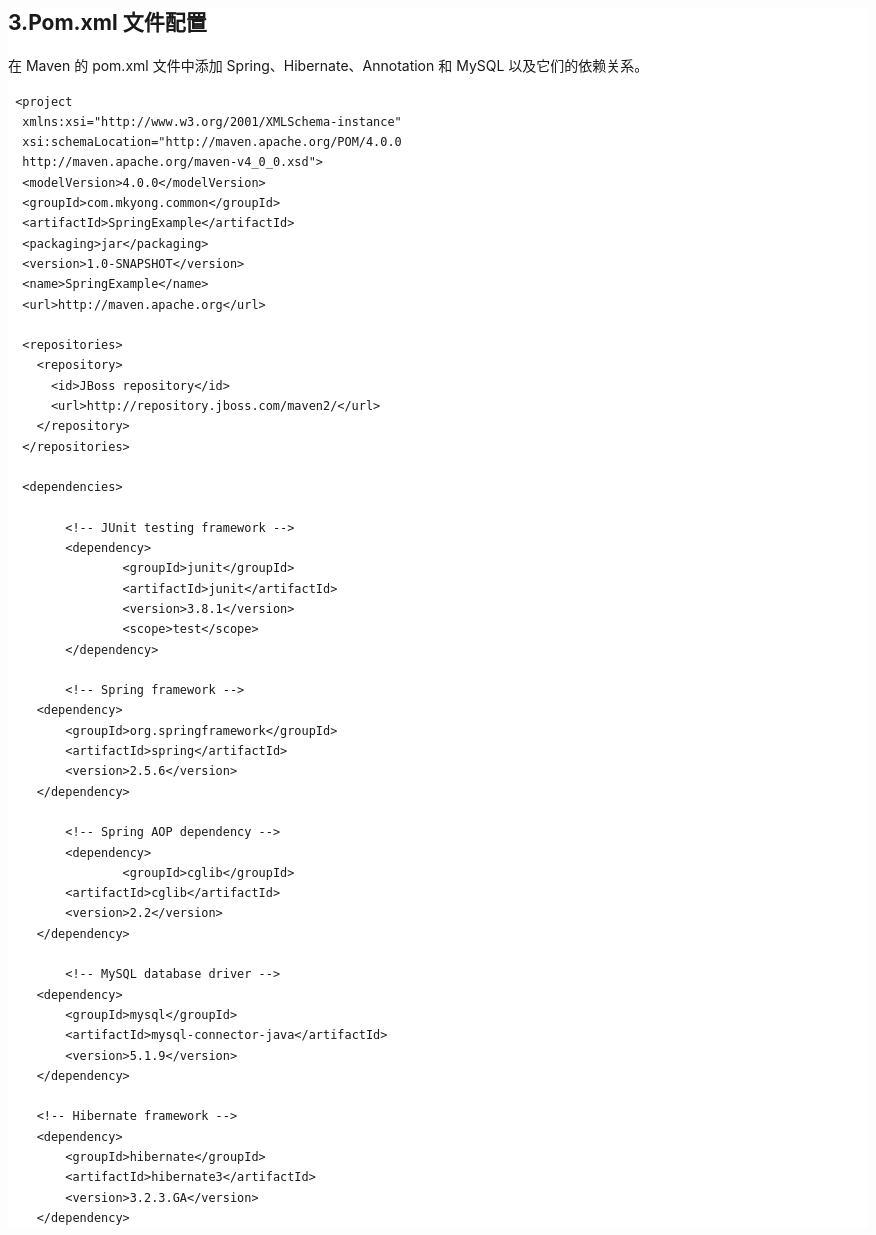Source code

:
 ```
```

## 3.Pom.xml 文件配置

在 Maven 的 pom.xml 文件中添加 Spring、Hibernate、Annotation 和 MySQL 以及它们的依赖关系。

```
 <project  
  xmlns:xsi="http://www.w3.org/2001/XMLSchema-instance"
  xsi:schemaLocation="http://maven.apache.org/POM/4.0.0 
  http://maven.apache.org/maven-v4_0_0.xsd">
  <modelVersion>4.0.0</modelVersion>
  <groupId>com.mkyong.common</groupId>
  <artifactId>SpringExample</artifactId>
  <packaging>jar</packaging>
  <version>1.0-SNAPSHOT</version>
  <name>SpringExample</name>
  <url>http://maven.apache.org</url>

  <repositories>
    <repository>
      <id>JBoss repository</id>
      <url>http://repository.jboss.com/maven2/</url>
    </repository>
  </repositories>

  <dependencies>

        <!-- JUnit testing framework -->
        <dependency>
                <groupId>junit</groupId>
                <artifactId>junit</artifactId>
                <version>3.8.1</version>
                <scope>test</scope>
        </dependency>

        <!-- Spring framework -->
	<dependency>
		<groupId>org.springframework</groupId>
		<artifactId>spring</artifactId>
		<version>2.5.6</version>
	</dependency>

        <!-- Spring AOP dependency -->
        <dependency>
    	        <groupId>cglib</groupId>
		<artifactId>cglib</artifactId>
		<version>2.2</version>
	</dependency>

        <!-- MySQL database driver -->
	<dependency>
		<groupId>mysql</groupId>
		<artifactId>mysql-connector-java</artifactId>
		<version>5.1.9</version>
	</dependency>

	<!-- Hibernate framework -->
	<dependency>
		<groupId>hibernate</groupId>
		<artifactId>hibernate3</artifactId>
		<version>3.2.3.GA</version>
	</dependency>
```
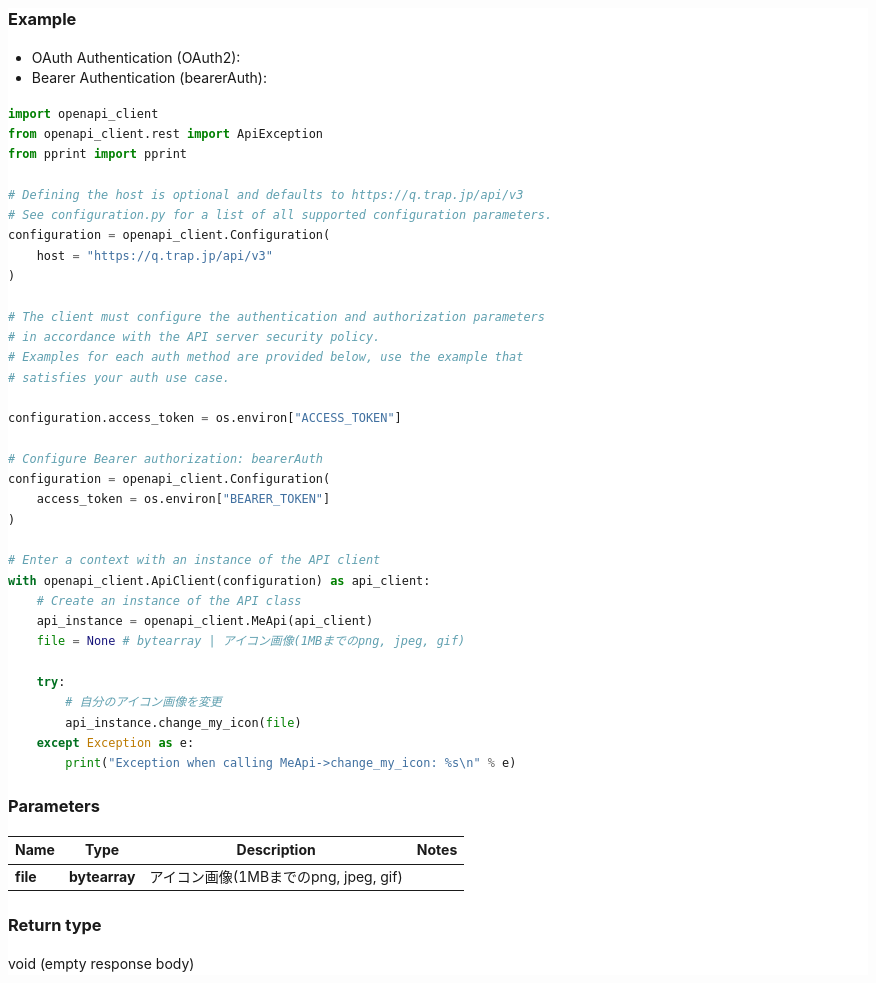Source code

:### Example

* OAuth Authentication (OAuth2):
* Bearer Authentication (bearerAuth):

```python
import openapi_client
from openapi_client.rest import ApiException
from pprint import pprint

# Defining the host is optional and defaults to https://q.trap.jp/api/v3
# See configuration.py for a list of all supported configuration parameters.
configuration = openapi_client.Configuration(
    host = "https://q.trap.jp/api/v3"
)

# The client must configure the authentication and authorization parameters
# in accordance with the API server security policy.
# Examples for each auth method are provided below, use the example that
# satisfies your auth use case.

configuration.access_token = os.environ["ACCESS_TOKEN"]

# Configure Bearer authorization: bearerAuth
configuration = openapi_client.Configuration(
    access_token = os.environ["BEARER_TOKEN"]
)

# Enter a context with an instance of the API client
with openapi_client.ApiClient(configuration) as api_client:
    # Create an instance of the API class
    api_instance = openapi_client.MeApi(api_client)
    file = None # bytearray | アイコン画像(1MBまでのpng, jpeg, gif)

    try:
        # 自分のアイコン画像を変更
        api_instance.change_my_icon(file)
    except Exception as e:
        print("Exception when calling MeApi->change_my_icon: %s\n" % e)
```



### Parameters


Name | Type | Description  | Notes
------------- | ------------- | ------------- | -------------
 **file** | **bytearray**| アイコン画像(1MBまでのpng, jpeg, gif) | 

### Return type

void (empty response body)

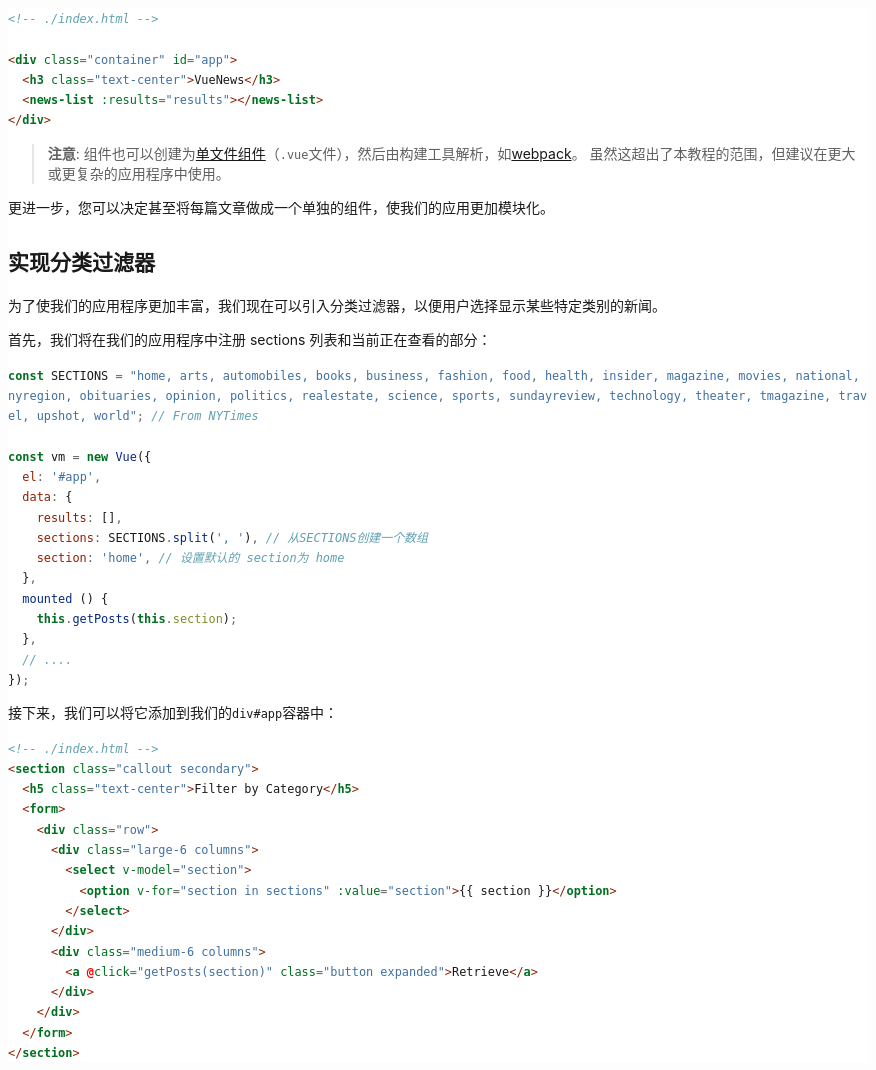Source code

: 
```html
<!-- ./index.html -->

<div class="container" id="app">
  <h3 class="text-center">VueNews</h3>
  <news-list :results="results"></news-list>
</div>
```

> **注意**: 组件也可以创建为[单文件组件](https://vuejs.org/v2/guide/single-file-components.html)（`.vue`文件），然后由构建工具解析，如[webpack](https://webpack.github.io/)。 虽然这超出了本教程的范围，但建议在更大或更复杂的应用程序中使用。


更进一步，您可以决定甚至将每篇文章做成一个单独的组件，使我们的应用更加模块化。


## 实现分类过滤器

为了使我们的应用程序更加丰富，我们现在可以引入分类过滤器，以便用户选择显示某些特定类别的新闻。

首先，我们将在我们的应用程序中注册 sections 列表和当前正在查看的部分：


```javascript
const SECTIONS = "home, arts, automobiles, books, business, fashion, food, health, insider, magazine, movies, national, nyregion, obituaries, opinion, politics, realestate, science, sports, sundayreview, technology, theater, tmagazine, travel, upshot, world"; // From NYTimes

const vm = new Vue({
  el: '#app',
  data: {
    results: [],
    sections: SECTIONS.split(', '), // 从SECTIONS创建一个数组
    section: 'home', // 设置默认的 section为 home
  },
  mounted () {
    this.getPosts(this.section);
  },
  // ....
});

```

接下来，我们可以将它添加到我们的`div#app`容器中：

```html
<!-- ./index.html -->
<section class="callout secondary">
  <h5 class="text-center">Filter by Category</h5>
  <form>
    <div class="row">
      <div class="large-6 columns">
        <select v-model="section">
          <option v-for="section in sections" :value="section">{{ section }}</option>
        </select>
      </div>
      <div class="medium-6 columns">
        <a @click="getPosts(section)" class="button expanded">Retrieve</a>
      </div>
    </div>
  </form>
</section>

```
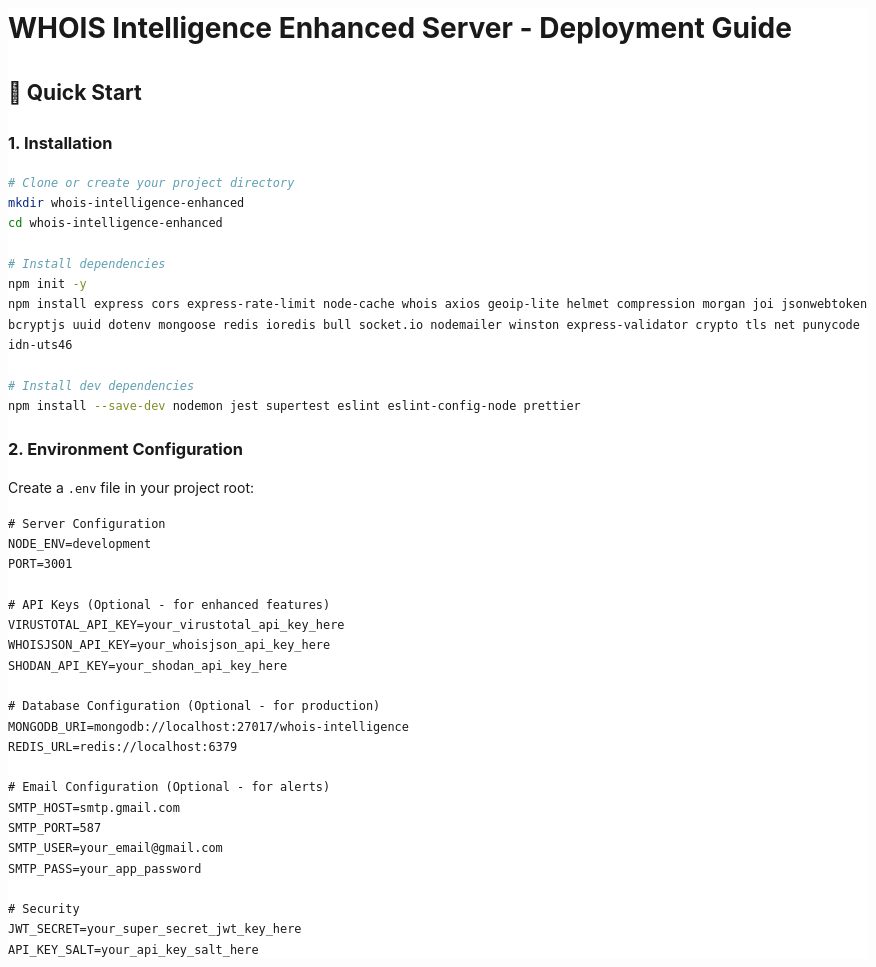 

# WHOIS Intelligence Enhanced Server - Deployment Guide

## 🚀 Quick Start

### 1. Installation

```bash
# Clone or create your project directory
mkdir whois-intelligence-enhanced
cd whois-intelligence-enhanced

# Install dependencies
npm init -y
npm install express cors express-rate-limit node-cache whois axios geoip-lite helmet compression morgan joi jsonwebtoken bcryptjs uuid dotenv mongoose redis ioredis bull socket.io nodemailer winston express-validator crypto tls net punycode idn-uts46

# Install dev dependencies
npm install --save-dev nodemon jest supertest eslint eslint-config-node prettier
```

### 2. Environment Configuration

Create a `.env` file in your project root:

```env
# Server Configuration
NODE_ENV=development
PORT=3001

# API Keys (Optional - for enhanced features)
VIRUSTOTAL_API_KEY=your_virustotal_api_key_here
WHOISJSON_API_KEY=your_whoisjson_api_key_here
SHODAN_API_KEY=your_shodan_api_key_here

# Database Configuration (Optional - for production)
MONGODB_URI=mongodb://localhost:27017/whois-intelligence
REDIS_URL=redis://localhost:6379

# Email Configuration (Optional - for alerts)
SMTP_HOST=smtp.gmail.com
SMTP_PORT=587
SMTP_USER=your_email@gmail.com
SMTP_PASS=your_app_password

# Security
JWT_SECRET=your_super_secret_jwt_key_here
API_KEY_SALT=your_api_key_salt_here
```
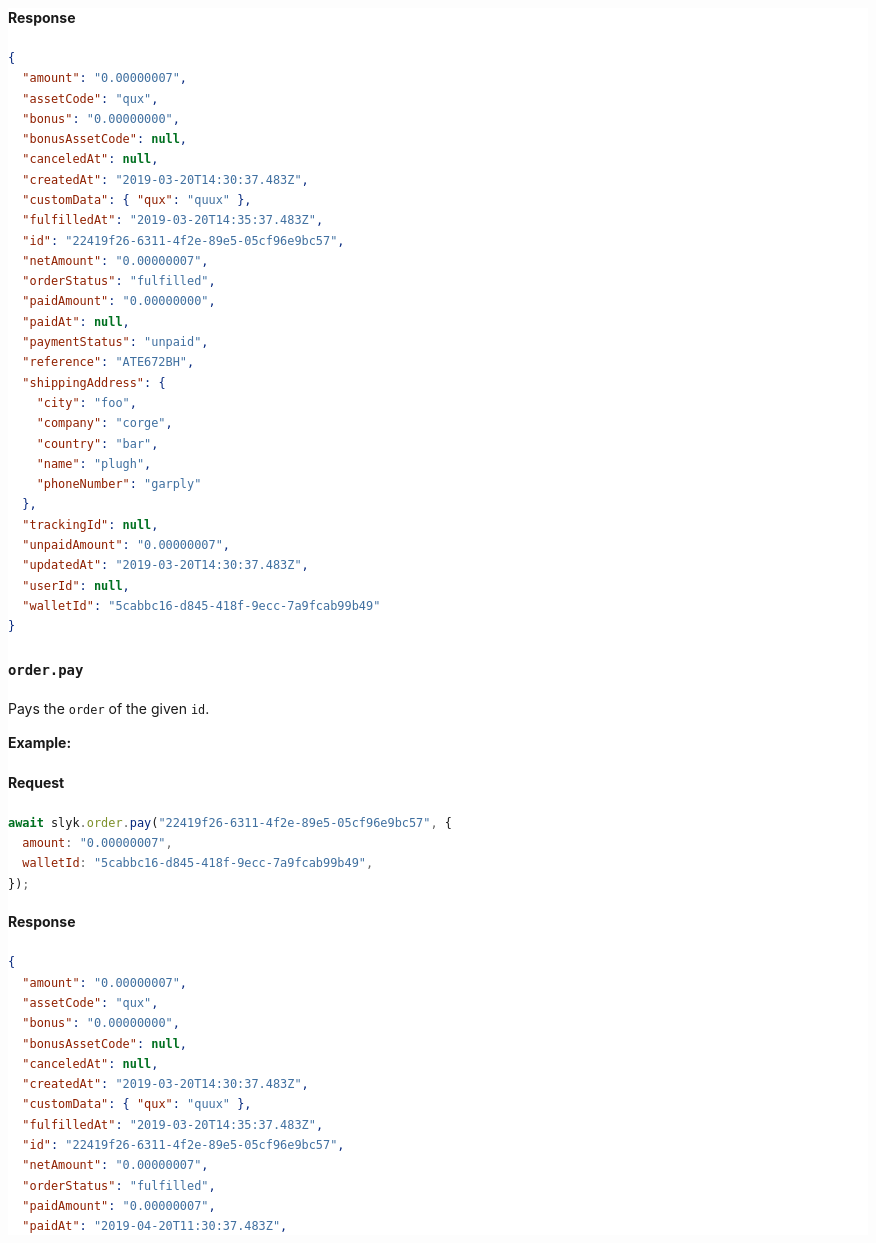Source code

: #### Response

```json
{
  "amount": "0.00000007",
  "assetCode": "qux",
  "bonus": "0.00000000",
  "bonusAssetCode": null,
  "canceledAt": null,
  "createdAt": "2019-03-20T14:30:37.483Z",
  "customData": { "qux": "quux" },
  "fulfilledAt": "2019-03-20T14:35:37.483Z",
  "id": "22419f26-6311-4f2e-89e5-05cf96e9bc57",
  "netAmount": "0.00000007",
  "orderStatus": "fulfilled",
  "paidAmount": "0.00000000",
  "paidAt": null,
  "paymentStatus": "unpaid",
  "reference": "ATE672BH",
  "shippingAddress": {
    "city": "foo",
    "company": "corge",
    "country": "bar",
    "name": "plugh",
    "phoneNumber": "garply"
  },
  "trackingId": null,
  "unpaidAmount": "0.00000007",
  "updatedAt": "2019-03-20T14:30:37.483Z",
  "userId": null,
  "walletId": "5cabbc16-d845-418f-9ecc-7a9fcab99b49"
}
```

### `order.pay`

Pays the `order` of the given `id`.

**Example:**

#### Request

```js
await slyk.order.pay("22419f26-6311-4f2e-89e5-05cf96e9bc57", {
  amount: "0.00000007",
  walletId: "5cabbc16-d845-418f-9ecc-7a9fcab99b49",
});
```

#### Response

```json
{
  "amount": "0.00000007",
  "assetCode": "qux",
  "bonus": "0.00000000",
  "bonusAssetCode": null,
  "canceledAt": null,
  "createdAt": "2019-03-20T14:30:37.483Z",
  "customData": { "qux": "quux" },
  "fulfilledAt": "2019-03-20T14:35:37.483Z",
  "id": "22419f26-6311-4f2e-89e5-05cf96e9bc57",
  "netAmount": "0.00000007",
  "orderStatus": "fulfilled",
  "paidAmount": "0.00000007",
  "paidAt": "2019-04-20T11:30:37.483Z",
```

TASK ::
If a line above contains the word "apache", it counts; state how many lines count, and nothing more.

ANSWER SECTION ::
3